Asquith’s passion for reading nurtured by beloved aunt
Asquith Phillips never received a toy as a gift until he was 8.
Before that, for every Christmas and birthday he received a book or a puzzle. His beloved aunt, Mary Eve, made sure of that.
“When I was born, she was a teacher at the Sylvia Lee School, which was in a little building next to St James Church,” the 88-year-old said. “There were no desks, just tables with benches.”
His aunt married Alfred “Dudley” Eve, a distinguished Bermudian sports administrator.
“They lived on Court Street,” Mr Phillips said. “There is a park there named after him.”
When he stayed with his aunt during the holidays, she would always set aside time for reading.
“I really didn’t mind,” he said.
Strong early reading skills meant he was always in a class with students one or two years older than himself.
“I never had a problem with expressing myself, which I put down to my early exposure to reading,” he said. “I am really grateful to my aunt.”
A certain gift for the gab, came in handy, years later when he worked in real estate for John Swan Ltd.
“I started the rental side there and was responsible for creating about 500 rental accounts,” Mr Phillips said.
In 1983, he left John Swan Ltd and started his own business, PTA Real Estate.
He says even now, he is not fully retired as people sometimes call him asking for help or advice.
He had an idyllic childhood growing up at Willowbank in Sandys, where his father, Richard Spurgeon Phillips, was the caretaker between 1938 and 1960.
At that time the property was a home owned by American Brigadier Alfred Robinson Glancy and his wife, Lenora.
“My father was delivering meat for the meat market in Sandys, when he met Brigadier Glancy,” Mr Phillips said. “Brigadier Glancy must have seen something in him, because he hired him.”
The Glancys only visited Bermuda for a month or so during the year. The rest of the time, the Phillips family, including mother Inez, had six acres of property to themselves.
“In the summer, we used to swim from the dock at Willowbank, to the island across from it, which we called Palmetto Berry Island, and then to the dock below Fort Scaur,” Mr Phillips said.
They would touch the wall, make a left and swim back to Willowbank, having swum a total distance of about a mile.
There was only one rule. When the Glancys were in town, the Phillips children were supposed to stay away from the main house.
One day, Mr Phillips, 6 or 7, was caught off-guard when he came home from school and found Mrs Glancy in her yard. He thought the Glancys were still off the island. She kindly asked him about himself, and he, with his usual loquaciousness, told her all about his birthday coming up in a short time.
On the evening of his birthday, there was a knock at the door.
“My mother asked me to get it,” Mr Phillips remembered. “I said why do I have to get it when my sister is closer to the door?”
There was muffled giggling from his siblings, as his mother insisted he be the one to open it.

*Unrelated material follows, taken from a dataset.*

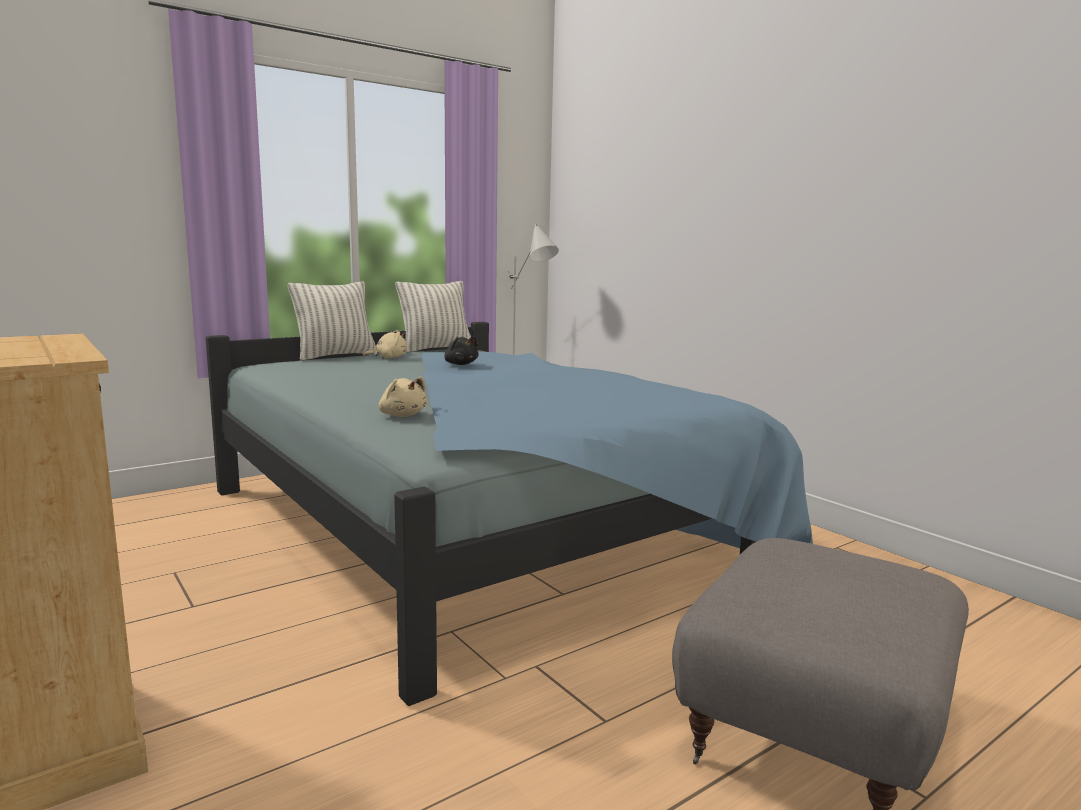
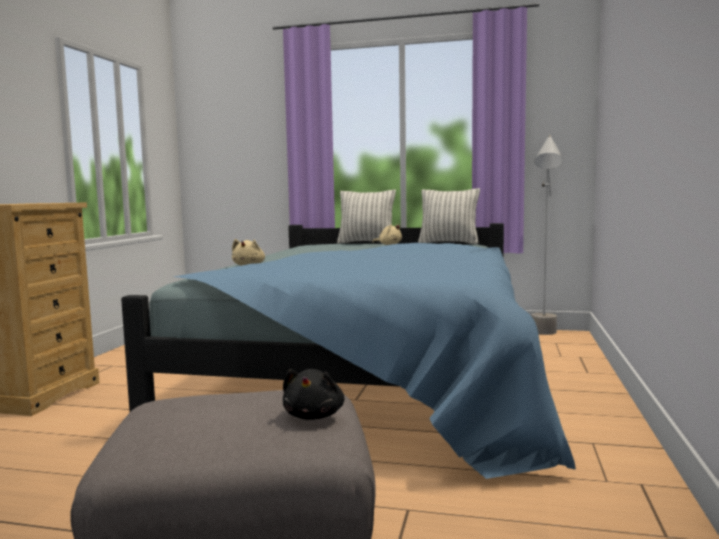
camera: 50 degrees right, 5 degrees down
black plush toy [444,336,479,365] -> black plush toy moved to [283,369,345,420]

Mr Phillips still gets a tear remembering Mrs Glancy standing on the doorstep with other members of her household, singing happy birthday to him.
Mr Phillips wanted to become a Dockyard apprentice like some of his older brothers but the British Navy’s programme to train young people in trades such as mechanics and plumbing ended just before he was old enough to take part.
He did become a mechanic, working in the garage at Belco. His still remembers the day he bought his mother a new stove.
“Twice a week my mother baked 13 loaves of bread in the oven, all lined up,” he said. “She had 12 children to feed. She did all the cooking. I was not even allowed in the kitchen to make toast. For a long time she had been using this old kerosene stove.”
The new stove was delivered sooner than he expected.
“It had a glass front and came with some new pots,” he said. “I came home and she was standing in front of it with tears in her eyes.”
He was eventually hired by Esso as a mechanic working at the Kindley Air Force Base in St David’s for twice the amount of money. One of his tasks was to mix up a chemical cocktail put in fighter jets to stop the windscreen from freezing over.
When he later went into real estate, he bought his own home off of Harrington Sound Road in Smith’s. He still lives there with his family.
Today, he has an odd relic from his childhood at Willowbank, a walking stick.
“In the 1950s there was a blight on cedars,” he explained. “The Government was worried that it might spread to other vegetation, so people were told to pull down the cedars on their property.”
A neighbour was given the task of removing the cedars around their house in Sandys and then cart away the roots.
“He wasn’t paid to take them away,” Mr Phillips said. “But he was allowed to keep the wood, because he sold firewood.”
One day the neighbour turned up at the door with a beautifully carved, polished cedar stick for Mr Phillips’ father. The wood had come from a root at Willowbank.
It was some time before the gift became useful.
“Over the years my father lost his foot and used the cane,” Mr Phillips remembered.
It was passed along to other family members as they needed it. Now, dealing with some hip challenges, Mr Phillips uses it proudly.
He and his wife Veronica, a retired teacher, will celebrate their 63rd wedding anniversary next July. They have three daughters Karla Phillips, Kelly O’Leary and Katrina Knights, six grandsons and one granddaughter.